**Source texts of formatted documents**
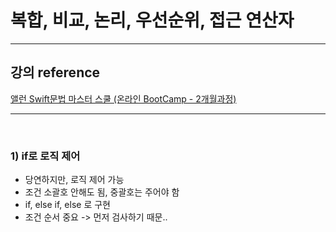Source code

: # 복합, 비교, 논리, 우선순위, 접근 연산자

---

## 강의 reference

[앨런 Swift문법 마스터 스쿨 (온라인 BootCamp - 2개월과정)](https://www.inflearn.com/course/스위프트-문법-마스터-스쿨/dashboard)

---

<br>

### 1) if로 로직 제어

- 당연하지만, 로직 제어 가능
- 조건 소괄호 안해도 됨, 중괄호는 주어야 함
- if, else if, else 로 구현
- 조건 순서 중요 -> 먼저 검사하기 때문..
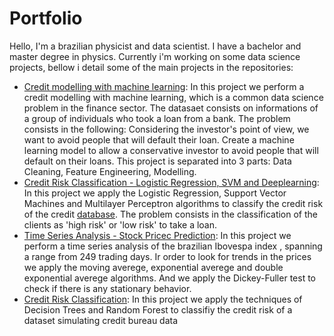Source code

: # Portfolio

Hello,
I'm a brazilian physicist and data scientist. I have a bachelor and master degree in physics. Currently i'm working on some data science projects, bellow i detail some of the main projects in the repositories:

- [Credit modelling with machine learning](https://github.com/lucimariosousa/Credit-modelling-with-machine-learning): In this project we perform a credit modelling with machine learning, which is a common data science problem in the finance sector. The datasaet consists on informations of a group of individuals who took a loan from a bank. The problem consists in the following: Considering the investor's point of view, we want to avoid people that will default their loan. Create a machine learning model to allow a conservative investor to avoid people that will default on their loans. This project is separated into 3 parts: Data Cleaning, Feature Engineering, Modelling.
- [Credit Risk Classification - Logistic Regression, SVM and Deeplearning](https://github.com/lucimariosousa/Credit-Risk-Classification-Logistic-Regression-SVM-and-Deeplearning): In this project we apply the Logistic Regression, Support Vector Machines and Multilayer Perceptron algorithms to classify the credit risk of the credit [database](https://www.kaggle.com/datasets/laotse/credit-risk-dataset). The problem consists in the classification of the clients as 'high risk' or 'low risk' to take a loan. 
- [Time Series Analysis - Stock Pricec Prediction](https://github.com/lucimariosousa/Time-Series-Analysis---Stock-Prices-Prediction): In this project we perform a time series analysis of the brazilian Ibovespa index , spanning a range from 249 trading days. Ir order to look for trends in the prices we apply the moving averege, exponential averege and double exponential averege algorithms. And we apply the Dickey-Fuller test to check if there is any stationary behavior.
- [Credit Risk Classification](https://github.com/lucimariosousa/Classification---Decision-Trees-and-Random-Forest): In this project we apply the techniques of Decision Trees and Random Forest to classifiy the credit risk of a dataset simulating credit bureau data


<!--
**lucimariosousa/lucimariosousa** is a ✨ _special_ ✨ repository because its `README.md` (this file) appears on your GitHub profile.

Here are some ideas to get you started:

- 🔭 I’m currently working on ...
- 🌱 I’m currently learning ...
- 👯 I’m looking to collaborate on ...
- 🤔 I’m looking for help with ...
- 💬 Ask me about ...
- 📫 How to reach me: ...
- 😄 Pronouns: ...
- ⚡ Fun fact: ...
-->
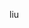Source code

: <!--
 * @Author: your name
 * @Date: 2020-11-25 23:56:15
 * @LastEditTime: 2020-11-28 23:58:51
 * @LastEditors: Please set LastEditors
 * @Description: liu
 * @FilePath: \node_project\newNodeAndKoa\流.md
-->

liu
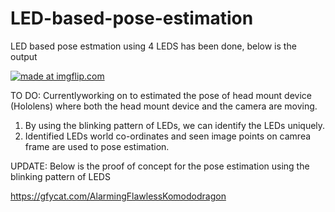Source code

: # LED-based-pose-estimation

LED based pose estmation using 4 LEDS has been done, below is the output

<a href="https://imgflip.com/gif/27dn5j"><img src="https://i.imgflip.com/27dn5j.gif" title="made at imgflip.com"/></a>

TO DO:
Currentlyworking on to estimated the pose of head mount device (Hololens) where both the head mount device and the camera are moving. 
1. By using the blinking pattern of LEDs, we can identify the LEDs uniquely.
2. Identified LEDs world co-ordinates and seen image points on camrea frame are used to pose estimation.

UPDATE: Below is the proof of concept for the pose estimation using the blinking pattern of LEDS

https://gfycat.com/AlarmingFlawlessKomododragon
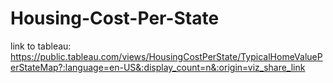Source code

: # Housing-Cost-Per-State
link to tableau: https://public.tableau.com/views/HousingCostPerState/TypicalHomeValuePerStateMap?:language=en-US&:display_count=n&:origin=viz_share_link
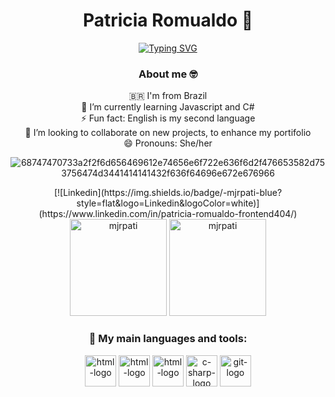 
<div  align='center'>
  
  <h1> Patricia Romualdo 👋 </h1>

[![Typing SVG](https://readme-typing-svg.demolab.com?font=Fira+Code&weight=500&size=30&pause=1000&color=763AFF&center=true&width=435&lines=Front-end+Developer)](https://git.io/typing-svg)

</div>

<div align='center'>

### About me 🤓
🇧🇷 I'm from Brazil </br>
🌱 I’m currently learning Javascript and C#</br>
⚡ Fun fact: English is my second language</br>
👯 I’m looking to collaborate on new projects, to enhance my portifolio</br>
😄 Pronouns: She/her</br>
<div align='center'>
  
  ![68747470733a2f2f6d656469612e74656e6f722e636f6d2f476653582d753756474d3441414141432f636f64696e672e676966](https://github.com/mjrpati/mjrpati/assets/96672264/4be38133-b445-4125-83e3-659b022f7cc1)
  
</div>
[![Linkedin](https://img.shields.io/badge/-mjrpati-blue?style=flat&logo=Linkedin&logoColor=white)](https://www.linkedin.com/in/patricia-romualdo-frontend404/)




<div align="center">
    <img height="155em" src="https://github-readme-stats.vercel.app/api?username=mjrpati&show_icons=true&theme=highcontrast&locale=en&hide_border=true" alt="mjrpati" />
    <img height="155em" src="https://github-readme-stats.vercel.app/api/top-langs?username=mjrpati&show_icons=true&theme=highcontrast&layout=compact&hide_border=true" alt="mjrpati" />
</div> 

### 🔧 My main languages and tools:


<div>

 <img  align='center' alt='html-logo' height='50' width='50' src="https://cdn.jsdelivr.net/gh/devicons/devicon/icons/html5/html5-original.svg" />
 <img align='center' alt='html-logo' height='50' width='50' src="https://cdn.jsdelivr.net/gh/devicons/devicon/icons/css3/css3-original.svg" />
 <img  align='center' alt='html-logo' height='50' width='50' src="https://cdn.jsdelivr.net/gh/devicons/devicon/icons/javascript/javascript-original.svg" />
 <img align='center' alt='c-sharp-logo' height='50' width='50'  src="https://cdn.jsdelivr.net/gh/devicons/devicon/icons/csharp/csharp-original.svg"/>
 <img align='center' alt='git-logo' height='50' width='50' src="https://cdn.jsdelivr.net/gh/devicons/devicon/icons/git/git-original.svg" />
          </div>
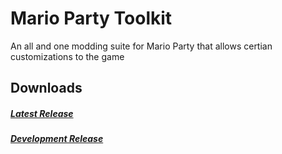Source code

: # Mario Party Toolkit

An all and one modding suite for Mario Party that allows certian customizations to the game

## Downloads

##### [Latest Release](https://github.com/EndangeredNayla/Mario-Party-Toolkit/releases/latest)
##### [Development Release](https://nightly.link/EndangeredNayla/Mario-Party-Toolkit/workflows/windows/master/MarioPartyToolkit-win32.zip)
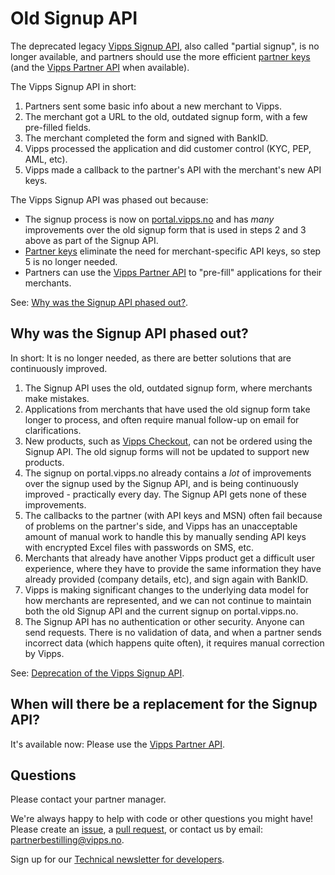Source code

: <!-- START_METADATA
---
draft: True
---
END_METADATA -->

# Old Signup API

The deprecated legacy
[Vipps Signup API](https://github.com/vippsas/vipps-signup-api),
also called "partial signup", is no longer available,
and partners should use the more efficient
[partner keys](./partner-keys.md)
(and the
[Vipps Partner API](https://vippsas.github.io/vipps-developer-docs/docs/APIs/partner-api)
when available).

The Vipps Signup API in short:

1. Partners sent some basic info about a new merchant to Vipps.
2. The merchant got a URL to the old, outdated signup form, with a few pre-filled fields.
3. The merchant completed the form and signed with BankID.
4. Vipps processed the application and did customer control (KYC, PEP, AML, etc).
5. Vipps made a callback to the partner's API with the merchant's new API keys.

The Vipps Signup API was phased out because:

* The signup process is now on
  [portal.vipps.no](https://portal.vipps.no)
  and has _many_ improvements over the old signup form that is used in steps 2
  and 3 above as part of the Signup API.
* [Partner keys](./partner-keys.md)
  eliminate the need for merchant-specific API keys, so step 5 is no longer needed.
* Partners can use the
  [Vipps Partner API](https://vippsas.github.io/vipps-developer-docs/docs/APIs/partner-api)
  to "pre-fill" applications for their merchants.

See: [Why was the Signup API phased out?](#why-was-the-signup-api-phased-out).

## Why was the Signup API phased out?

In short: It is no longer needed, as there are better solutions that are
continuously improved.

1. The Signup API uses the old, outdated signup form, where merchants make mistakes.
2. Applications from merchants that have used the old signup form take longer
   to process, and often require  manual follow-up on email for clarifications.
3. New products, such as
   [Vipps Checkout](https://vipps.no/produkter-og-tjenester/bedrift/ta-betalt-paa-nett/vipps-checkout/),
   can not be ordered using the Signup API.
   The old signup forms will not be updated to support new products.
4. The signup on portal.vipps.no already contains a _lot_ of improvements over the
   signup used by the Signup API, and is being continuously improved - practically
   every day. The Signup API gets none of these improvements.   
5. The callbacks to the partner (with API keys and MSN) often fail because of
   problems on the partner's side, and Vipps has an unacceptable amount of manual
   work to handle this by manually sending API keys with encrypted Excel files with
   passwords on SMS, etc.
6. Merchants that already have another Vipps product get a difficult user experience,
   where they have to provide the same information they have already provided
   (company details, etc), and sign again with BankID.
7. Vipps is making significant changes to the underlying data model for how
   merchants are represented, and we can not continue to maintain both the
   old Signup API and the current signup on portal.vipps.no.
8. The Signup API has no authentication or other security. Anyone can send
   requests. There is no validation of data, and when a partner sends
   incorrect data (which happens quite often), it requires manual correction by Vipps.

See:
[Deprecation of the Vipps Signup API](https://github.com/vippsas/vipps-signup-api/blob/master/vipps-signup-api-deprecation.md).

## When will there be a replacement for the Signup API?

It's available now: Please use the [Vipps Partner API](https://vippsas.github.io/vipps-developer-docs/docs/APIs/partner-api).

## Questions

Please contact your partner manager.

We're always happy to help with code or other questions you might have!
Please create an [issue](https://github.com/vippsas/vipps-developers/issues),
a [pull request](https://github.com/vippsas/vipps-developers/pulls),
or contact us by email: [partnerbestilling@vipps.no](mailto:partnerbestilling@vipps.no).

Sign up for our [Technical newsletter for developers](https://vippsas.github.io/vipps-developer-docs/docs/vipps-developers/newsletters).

**EXERCISE OBJECTIVE**
Which lines of the data include "vercel"? Copy each of them.

**RESPONSE AREA**
    <img height="155em" src="https://github-readme-stats.vercel.app/api?username=mjrpati&show_icons=true&theme=highcontrast&locale=en&hide_border=true" alt="mjrpati" />
    <img height="155em" src="https://github-readme-stats.vercel.app/api/top-langs?username=mjrpati&show_icons=true&theme=highcontrast&layout=compact&hide_border=true" alt="mjrpati" />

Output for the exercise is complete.